If China is the first mover in the AI revolution, it will be able to furbish its existing anti-access/anti-denial missile systems (A2/AD) with AI technologies that will enhance their ability to evade US naval and other capabilities in China’s periphery. This would erode many of the US security assets within the region, weaken the US extended deterrence and raison d’être of the existing alliances in the region. At the same time, AI equipped A2/AD systems would significantly increase the costs (Johnson and Johnson, 2018) of a conflict with China and compel the US to locate its naval assets far beyond the first island chain. The consequences for the US security guarantees and ability to freely navigate the East China Sea (ECS) and South China Sea (SCS) would be immediate and likely usher in a Chinese version of the Monroe Doctrine with China having exclusive control over both the ECS and SCS.
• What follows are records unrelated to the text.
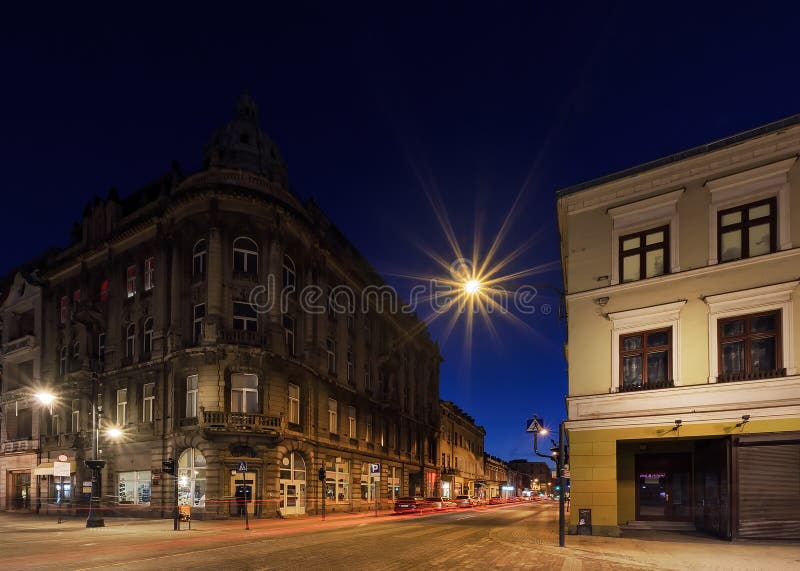
At what (x,y) coordinates should I click in order to perform the action: click on brown wood windows. Please return your answer as a coordinate pair (x, y). The image size is (800, 571). Looking at the image, I should click on (646, 371).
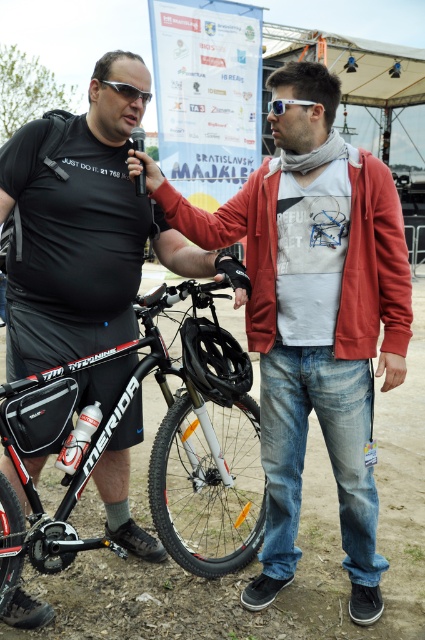
Does black matte bicycle at center have a larger size compared to matte black sunglasses at upper left?

Yes, black matte bicycle at center is bigger than matte black sunglasses at upper left.

Locate an element on the screen. The image size is (425, 640). black matte bicycle at center is located at coordinates (150, 456).

How much distance is there between matte black sunglasses at upper left and transparent plastic goggles at upper center?

The distance of matte black sunglasses at upper left from transparent plastic goggles at upper center is 6.46 meters.

Does matte black sunglasses at upper left have a greater width compared to transparent plastic goggles at upper center?

Incorrect, matte black sunglasses at upper left's width does not surpass transparent plastic goggles at upper center's.

Identify the location of matte black sunglasses at upper left. (127, 90).

Where is `matte black sunglasses at upper left`? The height and width of the screenshot is (640, 425). matte black sunglasses at upper left is located at coordinates (127, 90).

Measure the distance between black matte bicycle at center and camera.

black matte bicycle at center and camera are 9.37 feet apart.

Does black matte bicycle at center have a greater height compared to transparent plastic goggles at upper center?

Sino-US Geo-technology Rivalry: From Competition to Cooperation?

The race for AI hegemony and dominance of the emerging digital economy is currently characterized by competition and a zero-sum outcome. The question is, can China and the US move this race away from a zero-sum equation to a win-win equation characterized by cooperation? If they cannot, the outcome of the competition will be extremely disruptive on the regional and global economy as well as the US guaranteed East Asian security architecture.

Much will depend on the outcome of the current trade war and whether China will accept US demands to open its market, stop IPR theft and forced technology transfer, and reform state-owned enterprises (SoEs).

As this article stresses throughout, first mover status in the AI domain is not just about economic development but also social stability and cementing the CCP’s position as the central and permanent governing organization in China.  As a result, we should not expect China to back down in the trade war or its quest for AI hegemony.